### Zu erledigende Aufgaben
1. Wiederhole wortgetreu den Abschnitt des Textauszugs, der mit „Die Neueröffnung der“ beginnt und mit „Stand zu präsentieren.“ endet.
2. Zähle alle Zeitabschnitte auf, durch die laut Textauszug die virtuelle Zeitreise im Ballenstedter Schloss führt.

### Textauszug
1. MZ.de
  2. >
  3. Lokal
  4. >
  5. Nachrichten Quedlinburg
  6. >
  7. Wie war das im Mittelalter?

Schloss Ballenstedt Wie war das im Mittelalter?

Die Neueröffnung der Ausstellung zu Albrecht dem Bären rückt näher. Welche Entdeckungen gemacht wurden - und Besucher machen können.

18.04.2021, 13:00

Ballenstedt - In wenigen Wochen können Besucher des Ballenstedter Schlosses eine virtuelle Zeitreise unternehmen: Vom Mittelalter über das Barock und die DDR in die Gegenwart. Möglich macht das ein Computerprogramm, das in der Krypta des Ballenstedter Schlosses zum Einsatz kommt und Teil der neugestalteten Ausstellung zu Albrecht dem Bären ist. Sie soll am 23. Mai eröffnet werden, ihr Motto: „Albrecht der Bär - Herausgetreten aus dem Schatten“. Ziel ist es, Leben und Wirken Albrechts auf dem wissenschaftlich neuesten Stand zu präsentieren.

### Bereitgestellte Daten
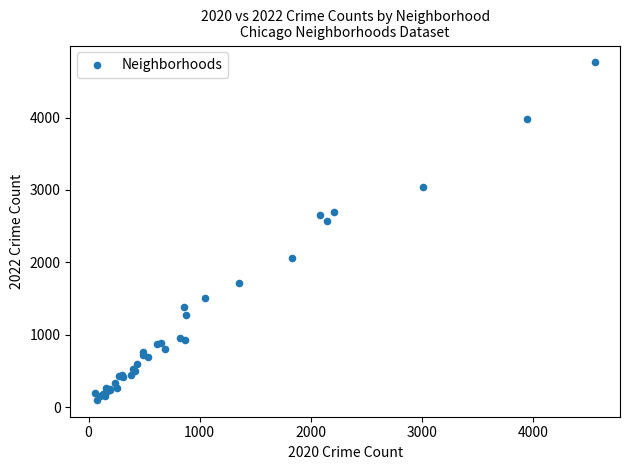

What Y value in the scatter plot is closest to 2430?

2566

--

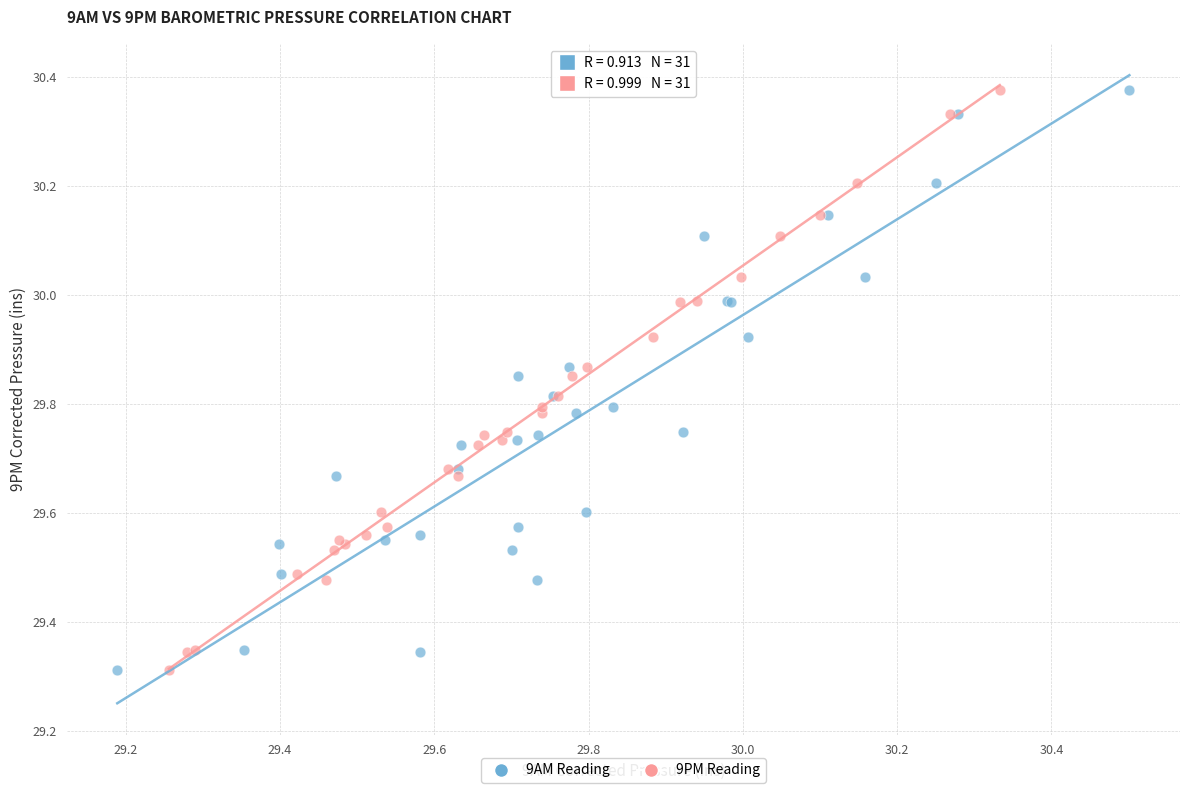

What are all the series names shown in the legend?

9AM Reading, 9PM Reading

### Lösungen je Aufgabe
1.
Die Neueröffnung der Ausstellung zu Albrecht dem Bären rückt näher. Welche Entdeckungen gemacht wurden - und Besucher machen können.

18.04.2021, 13:00

Ballenstedt - In wenigen Wochen können Besucher des Ballenstedter Schlosses eine virtuelle Zeitreise unternehmen: Vom Mittelalter über das Barock und die DDR in die Gegenwart. Möglich macht das ein Computerprogramm, das in der Krypta des Ballenstedter Schlosses zum Einsatz kommt und Teil der neugestalteten Ausstellung zu Albrecht dem Bären ist. Sie soll am 23. Mai eröffnet werden, ihr Motto: „Albrecht der Bär - Herausgetreten aus dem Schatten“. Ziel ist es, Leben und Wirken Albrechts auf dem wissenschaftlich neuesten Stand zu präsentieren.

2. Die virtuelle Zeitreise führt durch das Mittelalter, das Barock, die DDR und die Gegenwart.